Somali multimedia artist and filmmaker

Barni Ahmed Qaasim (Barni Axmed Qaasim, بارني أحمد قاسم) is a Somali multimedia artist and filmmaker. She has a BA in political science, with a minor in Interdisciplinary Arts and a Masters of Arts in Broadcasting. Her work includes photo and video journalism, music videos and documentary film. From 2004 to 2009, Qaasim was a member of Third World Majority, an Oakland, California-based media collective, for which she later served as Director of Production. Between 2008 and 2012, she served as an instructor with Seventh Native American Generation (SNAG) magazine, teaching youngsters skills in video production.

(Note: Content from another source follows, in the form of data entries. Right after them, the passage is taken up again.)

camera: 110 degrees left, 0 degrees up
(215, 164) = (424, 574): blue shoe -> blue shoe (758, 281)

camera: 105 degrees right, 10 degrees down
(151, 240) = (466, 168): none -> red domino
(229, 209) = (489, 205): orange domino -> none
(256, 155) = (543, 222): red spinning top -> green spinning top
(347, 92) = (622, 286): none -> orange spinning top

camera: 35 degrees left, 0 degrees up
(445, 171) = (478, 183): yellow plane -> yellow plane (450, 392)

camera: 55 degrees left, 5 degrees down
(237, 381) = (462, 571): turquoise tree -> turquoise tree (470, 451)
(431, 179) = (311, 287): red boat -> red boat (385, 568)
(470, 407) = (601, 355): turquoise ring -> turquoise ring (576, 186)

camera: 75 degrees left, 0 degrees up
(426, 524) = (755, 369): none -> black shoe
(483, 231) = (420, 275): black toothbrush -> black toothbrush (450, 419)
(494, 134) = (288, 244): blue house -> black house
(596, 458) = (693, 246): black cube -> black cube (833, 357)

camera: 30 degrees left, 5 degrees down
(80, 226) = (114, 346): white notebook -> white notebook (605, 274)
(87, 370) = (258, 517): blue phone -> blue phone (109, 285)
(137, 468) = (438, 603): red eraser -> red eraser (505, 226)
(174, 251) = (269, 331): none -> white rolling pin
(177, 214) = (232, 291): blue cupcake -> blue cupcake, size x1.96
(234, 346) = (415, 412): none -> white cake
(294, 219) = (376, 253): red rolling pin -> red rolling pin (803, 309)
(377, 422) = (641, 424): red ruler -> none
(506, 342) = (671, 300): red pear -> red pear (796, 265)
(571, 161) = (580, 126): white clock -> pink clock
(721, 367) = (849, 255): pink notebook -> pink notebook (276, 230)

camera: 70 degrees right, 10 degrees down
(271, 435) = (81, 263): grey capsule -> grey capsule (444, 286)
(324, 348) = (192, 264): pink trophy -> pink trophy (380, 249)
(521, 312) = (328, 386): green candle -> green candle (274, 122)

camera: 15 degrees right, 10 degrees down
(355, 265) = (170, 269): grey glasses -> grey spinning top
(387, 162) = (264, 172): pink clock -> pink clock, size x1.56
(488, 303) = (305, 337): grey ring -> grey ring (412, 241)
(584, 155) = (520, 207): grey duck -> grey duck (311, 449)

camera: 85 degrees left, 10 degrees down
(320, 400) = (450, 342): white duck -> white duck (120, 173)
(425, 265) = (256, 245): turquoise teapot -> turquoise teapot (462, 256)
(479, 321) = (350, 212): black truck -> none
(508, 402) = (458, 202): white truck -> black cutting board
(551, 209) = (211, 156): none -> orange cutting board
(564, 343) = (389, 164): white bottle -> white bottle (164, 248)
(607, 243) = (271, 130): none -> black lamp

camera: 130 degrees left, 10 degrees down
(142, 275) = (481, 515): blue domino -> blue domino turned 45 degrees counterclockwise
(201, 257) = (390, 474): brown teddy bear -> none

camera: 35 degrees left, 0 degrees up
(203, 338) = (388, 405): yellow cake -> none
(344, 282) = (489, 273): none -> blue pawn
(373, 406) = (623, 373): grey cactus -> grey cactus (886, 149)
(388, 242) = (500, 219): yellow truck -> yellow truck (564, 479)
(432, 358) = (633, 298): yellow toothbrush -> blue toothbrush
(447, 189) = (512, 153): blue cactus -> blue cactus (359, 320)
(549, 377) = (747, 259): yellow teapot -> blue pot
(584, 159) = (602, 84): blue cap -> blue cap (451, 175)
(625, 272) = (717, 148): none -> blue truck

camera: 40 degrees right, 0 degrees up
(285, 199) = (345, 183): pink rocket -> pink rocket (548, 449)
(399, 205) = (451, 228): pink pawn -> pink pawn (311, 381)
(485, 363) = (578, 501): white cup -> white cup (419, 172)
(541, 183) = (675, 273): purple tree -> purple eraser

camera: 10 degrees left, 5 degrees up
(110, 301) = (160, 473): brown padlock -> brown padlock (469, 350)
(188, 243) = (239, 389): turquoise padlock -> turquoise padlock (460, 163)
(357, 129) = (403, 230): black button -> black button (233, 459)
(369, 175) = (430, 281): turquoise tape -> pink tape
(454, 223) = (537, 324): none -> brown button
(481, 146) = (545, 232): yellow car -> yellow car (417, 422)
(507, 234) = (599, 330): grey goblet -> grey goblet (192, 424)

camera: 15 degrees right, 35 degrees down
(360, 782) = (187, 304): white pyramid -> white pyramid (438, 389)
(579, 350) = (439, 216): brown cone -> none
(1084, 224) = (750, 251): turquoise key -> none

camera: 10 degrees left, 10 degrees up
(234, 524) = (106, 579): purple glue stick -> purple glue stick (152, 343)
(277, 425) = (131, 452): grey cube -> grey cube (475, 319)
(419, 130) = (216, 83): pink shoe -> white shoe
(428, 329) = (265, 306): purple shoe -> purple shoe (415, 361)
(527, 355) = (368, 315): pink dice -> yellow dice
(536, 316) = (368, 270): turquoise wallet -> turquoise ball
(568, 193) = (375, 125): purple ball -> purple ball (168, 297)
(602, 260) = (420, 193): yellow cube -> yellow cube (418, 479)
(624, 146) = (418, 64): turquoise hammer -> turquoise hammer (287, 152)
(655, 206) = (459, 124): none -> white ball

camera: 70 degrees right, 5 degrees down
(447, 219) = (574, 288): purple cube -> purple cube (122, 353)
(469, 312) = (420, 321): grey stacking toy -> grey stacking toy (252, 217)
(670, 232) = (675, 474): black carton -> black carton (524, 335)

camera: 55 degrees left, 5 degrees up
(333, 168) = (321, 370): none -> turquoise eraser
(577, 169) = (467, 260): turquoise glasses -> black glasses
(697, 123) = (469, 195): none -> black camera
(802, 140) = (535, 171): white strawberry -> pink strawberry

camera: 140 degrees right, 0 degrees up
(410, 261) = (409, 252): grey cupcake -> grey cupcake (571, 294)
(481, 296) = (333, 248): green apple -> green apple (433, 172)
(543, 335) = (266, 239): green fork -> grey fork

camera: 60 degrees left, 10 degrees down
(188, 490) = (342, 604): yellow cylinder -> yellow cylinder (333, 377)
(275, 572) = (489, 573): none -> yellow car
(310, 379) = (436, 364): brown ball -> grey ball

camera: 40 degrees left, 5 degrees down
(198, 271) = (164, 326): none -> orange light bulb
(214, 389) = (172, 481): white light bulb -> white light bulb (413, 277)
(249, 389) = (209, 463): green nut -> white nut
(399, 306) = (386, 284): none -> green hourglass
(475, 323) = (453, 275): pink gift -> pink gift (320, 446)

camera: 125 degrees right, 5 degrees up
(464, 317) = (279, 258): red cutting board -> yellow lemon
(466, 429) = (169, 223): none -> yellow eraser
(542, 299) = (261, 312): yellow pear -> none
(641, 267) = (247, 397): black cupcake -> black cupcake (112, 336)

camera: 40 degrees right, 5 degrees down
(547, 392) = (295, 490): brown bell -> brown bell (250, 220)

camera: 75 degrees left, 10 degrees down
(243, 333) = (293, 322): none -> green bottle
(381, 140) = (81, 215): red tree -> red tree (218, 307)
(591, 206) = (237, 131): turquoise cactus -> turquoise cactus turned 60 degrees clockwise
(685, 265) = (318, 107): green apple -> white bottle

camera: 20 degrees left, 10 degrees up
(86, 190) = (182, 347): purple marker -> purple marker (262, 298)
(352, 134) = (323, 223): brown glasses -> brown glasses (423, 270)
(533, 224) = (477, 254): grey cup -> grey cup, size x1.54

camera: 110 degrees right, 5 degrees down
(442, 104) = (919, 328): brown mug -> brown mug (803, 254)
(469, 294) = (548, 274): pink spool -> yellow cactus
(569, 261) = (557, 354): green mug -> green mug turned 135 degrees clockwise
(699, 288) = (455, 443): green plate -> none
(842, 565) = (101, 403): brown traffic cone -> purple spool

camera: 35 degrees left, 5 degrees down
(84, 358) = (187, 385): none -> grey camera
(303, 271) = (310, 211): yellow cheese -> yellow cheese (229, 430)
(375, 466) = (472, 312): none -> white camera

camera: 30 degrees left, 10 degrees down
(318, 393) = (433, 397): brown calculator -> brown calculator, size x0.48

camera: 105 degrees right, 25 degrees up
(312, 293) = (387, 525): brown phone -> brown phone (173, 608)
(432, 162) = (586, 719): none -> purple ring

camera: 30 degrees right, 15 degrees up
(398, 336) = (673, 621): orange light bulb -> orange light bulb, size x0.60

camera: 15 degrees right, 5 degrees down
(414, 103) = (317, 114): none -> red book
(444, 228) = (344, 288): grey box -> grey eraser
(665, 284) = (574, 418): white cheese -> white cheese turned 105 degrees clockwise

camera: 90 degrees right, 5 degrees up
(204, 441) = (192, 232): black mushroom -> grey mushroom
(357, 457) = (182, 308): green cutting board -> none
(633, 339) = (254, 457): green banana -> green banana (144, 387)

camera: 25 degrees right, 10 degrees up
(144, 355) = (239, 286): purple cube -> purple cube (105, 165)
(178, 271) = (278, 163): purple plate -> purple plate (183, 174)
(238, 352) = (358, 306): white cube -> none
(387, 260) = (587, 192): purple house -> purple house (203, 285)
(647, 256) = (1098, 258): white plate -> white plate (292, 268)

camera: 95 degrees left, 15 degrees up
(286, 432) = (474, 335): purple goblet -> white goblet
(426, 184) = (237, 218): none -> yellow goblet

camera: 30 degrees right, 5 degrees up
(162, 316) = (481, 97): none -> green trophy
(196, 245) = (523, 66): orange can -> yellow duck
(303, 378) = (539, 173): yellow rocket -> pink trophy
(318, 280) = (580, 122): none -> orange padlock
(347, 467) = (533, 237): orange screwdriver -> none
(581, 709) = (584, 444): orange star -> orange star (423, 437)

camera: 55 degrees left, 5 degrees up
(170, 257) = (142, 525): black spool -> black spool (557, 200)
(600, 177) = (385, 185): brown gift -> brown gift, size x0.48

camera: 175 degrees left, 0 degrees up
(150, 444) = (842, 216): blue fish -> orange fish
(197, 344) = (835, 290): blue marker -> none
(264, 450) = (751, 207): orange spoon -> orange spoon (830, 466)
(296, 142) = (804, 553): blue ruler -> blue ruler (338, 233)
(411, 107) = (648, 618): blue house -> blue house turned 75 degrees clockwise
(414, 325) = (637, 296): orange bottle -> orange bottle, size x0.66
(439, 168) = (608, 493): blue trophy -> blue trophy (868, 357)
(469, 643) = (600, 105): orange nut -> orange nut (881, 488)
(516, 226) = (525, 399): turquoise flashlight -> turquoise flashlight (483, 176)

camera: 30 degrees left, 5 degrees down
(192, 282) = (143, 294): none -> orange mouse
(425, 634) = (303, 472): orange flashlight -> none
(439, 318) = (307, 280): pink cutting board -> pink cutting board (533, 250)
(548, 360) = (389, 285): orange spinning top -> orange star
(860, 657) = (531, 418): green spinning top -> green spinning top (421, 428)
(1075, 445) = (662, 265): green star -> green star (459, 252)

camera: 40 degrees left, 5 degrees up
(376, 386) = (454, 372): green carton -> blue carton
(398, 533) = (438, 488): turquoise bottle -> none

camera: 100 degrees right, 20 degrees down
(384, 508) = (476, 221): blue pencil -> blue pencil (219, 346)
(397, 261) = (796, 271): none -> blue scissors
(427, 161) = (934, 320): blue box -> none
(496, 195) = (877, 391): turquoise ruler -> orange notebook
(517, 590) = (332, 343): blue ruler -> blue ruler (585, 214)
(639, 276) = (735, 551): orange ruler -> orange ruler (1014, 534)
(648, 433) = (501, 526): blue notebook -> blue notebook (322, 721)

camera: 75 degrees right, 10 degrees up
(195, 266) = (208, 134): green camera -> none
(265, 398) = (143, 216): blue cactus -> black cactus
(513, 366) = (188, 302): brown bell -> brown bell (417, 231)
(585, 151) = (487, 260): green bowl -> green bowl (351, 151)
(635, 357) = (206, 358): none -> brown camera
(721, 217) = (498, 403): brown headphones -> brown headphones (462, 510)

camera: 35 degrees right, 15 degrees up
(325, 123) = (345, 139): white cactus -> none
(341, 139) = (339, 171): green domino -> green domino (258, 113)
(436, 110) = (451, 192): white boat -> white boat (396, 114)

Qaasim's first documentary, A Little Rebirth, was centered on her Somali community and won a Somali Association of Arizona award. She also directed and produced Catching Babies, a feature-length documentary on midwifery on the United States/Mexico border. The film was awarded the Excellence in Documenting Women's Health prize from Puente a la Salud in 2013. Additionally, Qaasim was an Associate Producer for the documentary Under Arpaio by J. M. Aragón of Pan Left Productions, which won the 2012 Best of Arizona Award at the Arizona International Film Festival and was chosen for the Sundance Institute's Creative Change Artists Retreat. She was likewise an Assistant Editor on Into the Current, a documentary directed by Jeanne Hallacy that was selected for the Lucerne International Film Festival and One World International Human Rights Film Festival. Presently, Qaasim is a board member of the Somali Association of Arizona, an organization to which she has contributed photography, video and graphic design skills since joining in 2006. She is also a member of Puente and serves as a mentor for the Puente Visión youth media collective.